Полегчало. Все-таки бывший демиург, да и встретиться  с настоящими, на Светлой стороне пребывающими, страшно до трясунчика. Вдруг отчет о проделанной работе по облагораживанию Камагулона в частности и Мироздания  в целом за истекший период предъявить попросят? Ну а со свихнувшимся и на паритетных началах с Двустворчатой мерзостью вошкавшимся Младшеньким тем более не хочу: боюсь, перестану себя контролировать, не удержусь и по… по гениталиям, короче, Младшенькому  напинаю. Но если совсем честно, то сам факт наличия «горшка с мозгами» (пусть бы и в виде зафайленной мнемограммы) меня капитально напугал.
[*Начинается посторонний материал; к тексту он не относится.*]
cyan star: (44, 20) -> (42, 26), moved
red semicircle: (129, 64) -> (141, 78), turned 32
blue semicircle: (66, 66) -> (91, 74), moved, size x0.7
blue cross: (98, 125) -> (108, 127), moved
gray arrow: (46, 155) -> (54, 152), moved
На инфернальном уровне, когда начинаешь бояться того, чего по определению быть не может. Когда скользким ледяным червячком в глубине сознания мысль шевелится: «А вдруг?» Вдруг Младшенький горшок запрограммировал на активацию, когда такой вот Степуангуль Камагулонский рядышком объявится, чтобы в его мозги просочиться и полностью сознание вышеупомянутого Степуангуля подчинить и возродиться в его, Степуангулевом, теле? Или в «горшок» защитная программа вмастрячена, и, восхоти я (и ведь восхочется рано или поздно) поковыряться в его файлах, меня  на атомы в нескольких парсеках размажет или трансформирует в какую-нибудь инфузорию-туфельку, как  под конвертерным лучом у Черного Обелиска порченую Гвирляндину сестрицу трансформировало?